Spedition SPEWIE sieht sich für die Krise gut gerüstet

Simon Wiesholler, Geschäftsführer der SPEWIE Spedition Wiesholler GmbH aus Holzkirchen bei München, sieht die Situation mit gemischten Gefühlen. In der eigenen Firma habe man vorausschauend geplant und stehe deshalb unverändert auf einem soliden unternehmerischen Fundament. Die heutige Krisensituation sei ja in so mancher Hinsicht voraussehbar gewesen, so Wiesholler. Zu einer gewissen Belastung sei jedoch die gestiegene Unsicherheit bei der Zahlungsmoral und Zahlungsfähigkeit einiger Kunden geworden. In Zeiten wie diesen müsse man schon besonders aufpassen, dass die Außenstände nicht zu hoch werden und dass man säumigen Zahlern rechtzeitig auf die Füße steigt.
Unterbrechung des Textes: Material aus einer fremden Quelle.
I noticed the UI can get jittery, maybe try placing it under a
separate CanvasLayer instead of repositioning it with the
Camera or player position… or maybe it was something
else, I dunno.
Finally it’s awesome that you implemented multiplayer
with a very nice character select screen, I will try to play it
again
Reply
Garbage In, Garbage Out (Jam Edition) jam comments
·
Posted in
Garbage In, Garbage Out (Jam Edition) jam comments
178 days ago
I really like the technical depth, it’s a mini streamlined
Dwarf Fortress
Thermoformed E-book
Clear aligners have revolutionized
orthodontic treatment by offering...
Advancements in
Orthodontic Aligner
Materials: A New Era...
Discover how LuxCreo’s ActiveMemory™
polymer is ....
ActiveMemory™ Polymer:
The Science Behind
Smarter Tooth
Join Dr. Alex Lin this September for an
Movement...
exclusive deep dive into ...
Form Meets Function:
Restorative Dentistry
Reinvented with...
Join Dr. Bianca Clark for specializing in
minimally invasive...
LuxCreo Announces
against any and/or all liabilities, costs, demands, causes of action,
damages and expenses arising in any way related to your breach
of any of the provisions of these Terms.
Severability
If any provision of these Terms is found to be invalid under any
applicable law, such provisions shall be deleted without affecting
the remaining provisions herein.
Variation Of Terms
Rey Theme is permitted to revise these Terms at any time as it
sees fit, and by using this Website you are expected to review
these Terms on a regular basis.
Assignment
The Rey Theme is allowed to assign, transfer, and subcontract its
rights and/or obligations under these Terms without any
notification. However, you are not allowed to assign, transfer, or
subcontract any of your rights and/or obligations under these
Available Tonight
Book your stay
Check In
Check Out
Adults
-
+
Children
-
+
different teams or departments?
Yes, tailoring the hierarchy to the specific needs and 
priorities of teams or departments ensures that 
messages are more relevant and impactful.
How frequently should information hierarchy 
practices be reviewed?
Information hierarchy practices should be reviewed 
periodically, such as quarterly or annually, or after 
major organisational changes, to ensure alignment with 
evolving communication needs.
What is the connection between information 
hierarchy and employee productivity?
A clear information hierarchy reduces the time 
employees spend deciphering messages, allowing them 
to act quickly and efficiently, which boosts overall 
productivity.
Insgesamt betrachtet sieht Wiesholler aber auch die positiven Aspekte einer solchen Krise. Die lange Zeit des billigen Geldes habe viele unvorsichtige Kaufleute zu letztlich unsinnigen Investitionen verführt. Dafür müsse jetzt die Zeche bezahlt werden. Der derzeit stattfindende Bereinigungsprozess wird schwache Unternehmen aus dem Markt drängen und wird dazu führen, dass suboptimal allokierte Produktionsfaktoren wieder besser eingesetzt werden.